MAGA-supporting election clerk named in Colorado data breach

A second election clerk in Colorado is at the center of controversy for his involvement in the plot to overturn the 2020 presidential election in former President Donald Trump's favor.
According to The Daily Beast, Dallas Schroeder, who served as an Elbert County, Colo., election clerk, surrendered two hard drives with election information and data for his county.
During a previous testimony, Schroeder said that he'd "copied the sensitive data last August, with help from a pair of Colorado conspiracy theorists linked to MyPillow CEO Mike Lindell" and that he "initially gave one copy of the data to his attorney John Case, and another to an unnamed lawyer."
Last week, the lawyer's name was reportedly disclosed to a judge. Schroeder is officially the second Colorado clerk facing scrutiny for his incriminating actions. Tina Peters, the first clerk in Mesa County, Ariz., is currently facing a slew of charges for "allegedly stealing a local tech worker’s identity, illegally copying her county’s election data, and leaking it to election fraud conspiracy theorists last spring."

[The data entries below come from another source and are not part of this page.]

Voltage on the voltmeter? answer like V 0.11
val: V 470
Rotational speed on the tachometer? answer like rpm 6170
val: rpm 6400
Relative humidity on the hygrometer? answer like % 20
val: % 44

The latest comes after the publicized leak in Elbert County back in January. At the time, a number of bloggers suggested, without having any proof, that conspiracy theorists had assessed the election data. One of those claims actually appeared in an Arizona lawsuit backed by MyPillow CEO Mike Lindell.
Per The Beast:
"Lindell is underwriting a lawsuit by Arizona state representative Mark Finchem and Arizona gubernatorial candidate Kari Lake, the Arizona Republic reported. The suit seeks to bar the use of electronic voting machines, which have become a fixation of election truthers. An initial complaint in the case, filed late last month, claimed to cite data from both Mesa County and Elbert County voting machines as evidence that those machines were unreliable."

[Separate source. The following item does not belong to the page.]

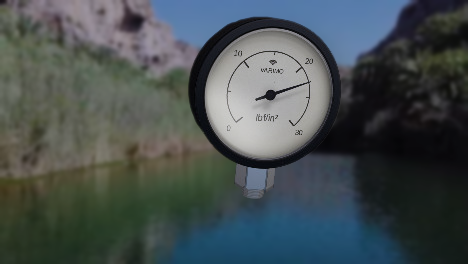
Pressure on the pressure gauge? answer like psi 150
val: psi 22.5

“Dominion Democracy Suite software was used to tabulate votes in 62 Colorado counties, including Mesa County and Elbert County, during the 2020 election,” the original complaint read. “Subsequent examination of equipment from Mesa County and Elbert County showed the Democracy Suite software created unauthorized databases on the hard drive of the election management system servers.”
However, the Mesa County election data indicated that no foul play had occurred.